## Work to be completed
Turn the entries, from the first line through the line that contains "Dot at: (273, 332)", both included, into a Markdown table. Use a Row column for the line number and a Line column for the text, and leave out any blank lines.

##### Dataset records

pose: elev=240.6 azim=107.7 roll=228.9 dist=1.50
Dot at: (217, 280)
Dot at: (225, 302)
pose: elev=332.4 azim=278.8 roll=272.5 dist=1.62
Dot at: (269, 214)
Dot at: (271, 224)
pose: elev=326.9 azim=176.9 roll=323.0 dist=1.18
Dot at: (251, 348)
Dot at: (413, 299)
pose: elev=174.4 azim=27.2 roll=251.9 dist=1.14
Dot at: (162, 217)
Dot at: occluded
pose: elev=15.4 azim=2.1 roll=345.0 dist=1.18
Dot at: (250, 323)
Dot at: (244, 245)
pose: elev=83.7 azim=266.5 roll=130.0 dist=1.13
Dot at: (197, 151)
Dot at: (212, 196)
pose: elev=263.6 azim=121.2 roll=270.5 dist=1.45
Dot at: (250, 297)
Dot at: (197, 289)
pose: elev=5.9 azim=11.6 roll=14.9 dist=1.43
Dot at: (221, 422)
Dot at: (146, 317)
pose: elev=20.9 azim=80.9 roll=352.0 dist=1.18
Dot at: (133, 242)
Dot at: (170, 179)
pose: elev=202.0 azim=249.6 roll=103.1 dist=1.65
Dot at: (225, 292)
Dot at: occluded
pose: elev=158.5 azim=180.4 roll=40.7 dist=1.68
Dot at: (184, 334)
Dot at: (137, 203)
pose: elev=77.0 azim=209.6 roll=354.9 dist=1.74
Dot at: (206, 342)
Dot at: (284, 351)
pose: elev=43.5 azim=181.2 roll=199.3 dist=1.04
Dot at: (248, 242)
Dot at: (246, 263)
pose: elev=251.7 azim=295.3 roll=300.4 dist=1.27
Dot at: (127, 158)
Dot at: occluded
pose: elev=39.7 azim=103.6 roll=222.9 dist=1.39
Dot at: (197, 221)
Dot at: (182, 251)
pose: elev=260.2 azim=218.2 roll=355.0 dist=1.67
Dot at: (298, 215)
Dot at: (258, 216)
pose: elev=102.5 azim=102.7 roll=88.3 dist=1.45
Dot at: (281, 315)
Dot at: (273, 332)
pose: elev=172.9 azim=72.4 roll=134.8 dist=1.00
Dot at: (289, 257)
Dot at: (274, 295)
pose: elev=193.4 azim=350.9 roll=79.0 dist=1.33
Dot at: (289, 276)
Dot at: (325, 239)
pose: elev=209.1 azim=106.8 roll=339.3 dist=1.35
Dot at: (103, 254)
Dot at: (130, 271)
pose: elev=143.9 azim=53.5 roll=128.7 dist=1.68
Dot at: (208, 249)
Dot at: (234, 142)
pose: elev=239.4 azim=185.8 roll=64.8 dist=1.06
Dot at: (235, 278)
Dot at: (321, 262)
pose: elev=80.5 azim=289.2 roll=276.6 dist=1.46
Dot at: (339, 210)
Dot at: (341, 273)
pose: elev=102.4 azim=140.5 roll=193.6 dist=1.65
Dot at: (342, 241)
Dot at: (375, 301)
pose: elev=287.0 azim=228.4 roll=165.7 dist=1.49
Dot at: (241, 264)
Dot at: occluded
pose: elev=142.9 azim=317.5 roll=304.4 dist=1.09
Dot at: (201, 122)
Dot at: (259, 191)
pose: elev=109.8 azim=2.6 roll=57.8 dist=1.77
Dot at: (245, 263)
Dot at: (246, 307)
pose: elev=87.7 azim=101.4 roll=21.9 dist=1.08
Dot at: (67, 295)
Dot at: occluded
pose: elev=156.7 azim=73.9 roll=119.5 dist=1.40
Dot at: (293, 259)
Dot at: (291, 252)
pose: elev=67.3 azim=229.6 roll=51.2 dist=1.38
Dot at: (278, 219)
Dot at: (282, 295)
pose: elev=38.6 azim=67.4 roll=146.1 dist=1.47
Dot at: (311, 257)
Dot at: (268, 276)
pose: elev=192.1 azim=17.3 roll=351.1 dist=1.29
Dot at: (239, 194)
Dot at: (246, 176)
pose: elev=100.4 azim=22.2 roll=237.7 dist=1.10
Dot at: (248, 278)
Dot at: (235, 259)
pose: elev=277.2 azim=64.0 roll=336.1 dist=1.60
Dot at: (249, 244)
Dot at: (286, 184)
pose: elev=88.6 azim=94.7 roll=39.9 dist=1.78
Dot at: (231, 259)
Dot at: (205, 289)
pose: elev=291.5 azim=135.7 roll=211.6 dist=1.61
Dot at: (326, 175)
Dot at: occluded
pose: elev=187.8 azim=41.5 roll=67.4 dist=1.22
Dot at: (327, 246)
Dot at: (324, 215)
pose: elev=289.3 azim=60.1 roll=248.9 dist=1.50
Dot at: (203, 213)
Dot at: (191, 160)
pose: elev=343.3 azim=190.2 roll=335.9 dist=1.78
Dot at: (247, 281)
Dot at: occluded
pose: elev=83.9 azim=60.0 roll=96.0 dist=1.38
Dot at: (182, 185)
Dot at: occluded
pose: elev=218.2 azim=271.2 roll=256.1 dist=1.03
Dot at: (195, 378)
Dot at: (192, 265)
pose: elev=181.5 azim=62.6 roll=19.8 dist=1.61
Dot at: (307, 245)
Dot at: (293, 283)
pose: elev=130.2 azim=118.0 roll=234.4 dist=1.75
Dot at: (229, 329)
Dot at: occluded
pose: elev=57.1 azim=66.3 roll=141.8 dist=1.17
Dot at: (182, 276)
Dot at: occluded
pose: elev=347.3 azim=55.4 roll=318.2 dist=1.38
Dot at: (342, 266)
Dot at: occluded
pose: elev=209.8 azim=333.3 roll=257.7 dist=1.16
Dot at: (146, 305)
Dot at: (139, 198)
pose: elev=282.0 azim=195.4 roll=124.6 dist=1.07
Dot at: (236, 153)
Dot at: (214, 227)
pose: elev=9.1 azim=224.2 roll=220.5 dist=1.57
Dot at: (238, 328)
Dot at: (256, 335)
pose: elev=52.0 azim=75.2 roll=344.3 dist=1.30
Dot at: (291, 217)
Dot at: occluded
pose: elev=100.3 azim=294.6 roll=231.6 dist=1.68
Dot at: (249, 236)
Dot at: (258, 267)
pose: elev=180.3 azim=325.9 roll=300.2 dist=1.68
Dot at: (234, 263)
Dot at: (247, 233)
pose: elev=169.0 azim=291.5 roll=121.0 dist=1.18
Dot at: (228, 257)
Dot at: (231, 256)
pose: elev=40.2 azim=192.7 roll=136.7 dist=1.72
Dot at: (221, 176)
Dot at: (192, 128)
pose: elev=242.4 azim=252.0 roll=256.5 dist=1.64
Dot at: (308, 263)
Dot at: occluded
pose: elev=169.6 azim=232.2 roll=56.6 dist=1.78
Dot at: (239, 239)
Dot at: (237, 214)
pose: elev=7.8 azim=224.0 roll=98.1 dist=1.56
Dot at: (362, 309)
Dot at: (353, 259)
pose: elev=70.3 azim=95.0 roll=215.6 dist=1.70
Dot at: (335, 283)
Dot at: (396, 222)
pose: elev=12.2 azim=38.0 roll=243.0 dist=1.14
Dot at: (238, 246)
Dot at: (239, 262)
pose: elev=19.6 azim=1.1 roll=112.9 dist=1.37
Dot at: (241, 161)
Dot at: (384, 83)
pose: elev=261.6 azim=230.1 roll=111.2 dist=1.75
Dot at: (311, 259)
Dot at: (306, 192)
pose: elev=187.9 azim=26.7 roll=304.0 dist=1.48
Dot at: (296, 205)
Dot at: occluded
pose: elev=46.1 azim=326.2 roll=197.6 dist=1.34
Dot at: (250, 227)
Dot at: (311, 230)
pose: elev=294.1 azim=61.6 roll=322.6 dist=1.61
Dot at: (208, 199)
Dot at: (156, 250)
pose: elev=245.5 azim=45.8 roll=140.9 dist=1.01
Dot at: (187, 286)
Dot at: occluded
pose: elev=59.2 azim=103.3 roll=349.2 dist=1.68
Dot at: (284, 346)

##########

## Final result
| Row | Line |
|---|---|
| 1 | pose: elev=240.6 azim=107.7 roll=228.9 dist=1.50 |
| 2 | Dot at: (217, 280) |
| 3 | Dot at: (225, 302) |
| 4 | pose: elev=332.4 azim=278.8 roll=272.5 dist=1.62 |
| 5 | Dot at: (269, 214) |
| 6 | Dot at: (271, 224) |
| 7 | pose: elev=326.9 azim=176.9 roll=323.0 dist=1.18 |
| 8 | Dot at: (251, 348) |
| 9 | Dot at: (413, 299) |
| 10 | pose: elev=174.4 azim=27.2 roll=251.9 dist=1.14 |
| 11 | Dot at: (162, 217) |
| 12 | Dot at: occluded |
| 13 | pose: elev=15.4 azim=2.1 roll=345.0 dist=1.18 |
| 14 | Dot at: (250, 323) |
| 15 | Dot at: (244, 245) |
| 16 | pose: elev=83.7 azim=266.5 roll=130.0 dist=1.13 |
| 17 | Dot at: (197, 151) |
| 18 | Dot at: (212, 196) |
| 19 | pose: elev=263.6 azim=121.2 roll=270.5 dist=1.45 |
| 20 | Dot at: (250, 297) |
| 21 | Dot at: (197, 289) |
| 22 | pose: elev=5.9 azim=11.6 roll=14.9 dist=1.43 |
| 23 | Dot at: (221, 422) |
| 24 | Dot at: (146, 317) |
| 25 | pose: elev=20.9 azim=80.9 roll=352.0 dist=1.18 |
| 26 | Dot at: (133, 242) |
| 27 | Dot at: (170, 179) |
| 28 | pose: elev=202.0 azim=249.6 roll=103.1 dist=1.65 |
| 29 | Dot at: (225, 292) |
| 30 | Dot at: occluded |
| 31 | pose: elev=158.5 azim=180.4 roll=40.7 dist=1.68 |
| 32 | Dot at: (184, 334) |
| 33 | Dot at: (137, 203) |
| 34 | pose: elev=77.0 azim=209.6 roll=354.9 dist=1.74 |
| 35 | Dot at: (206, 342) |
| 36 | Dot at: (284, 351) |
| 37 | pose: elev=43.5 azim=181.2 roll=199.3 dist=1.04 |
| 38 | Dot at: (248, 242) |
| 39 | Dot at: (246, 263) |
| 40 | pose: elev=251.7 azim=295.3 roll=300.4 dist=1.27 |
| 41 | Dot at: (127, 158) |
| 42 | Dot at: occluded |
| 43 | pose: elev=39.7 azim=103.6 roll=222.9 dist=1.39 |
| 44 | Dot at: (197, 221) |
| 45 | Dot at: (182, 251) |
| 46 | pose: elev=260.2 azim=218.2 roll=355.0 dist=1.67 |
| 47 | Dot at: (298, 215) |
| 48 | Dot at: (258, 216) |
| 49 | pose: elev=102.5 azim=102.7 roll=88.3 dist=1.45 |
| 50 | Dot at: (281, 315) |
| 51 | Dot at: (273, 332) |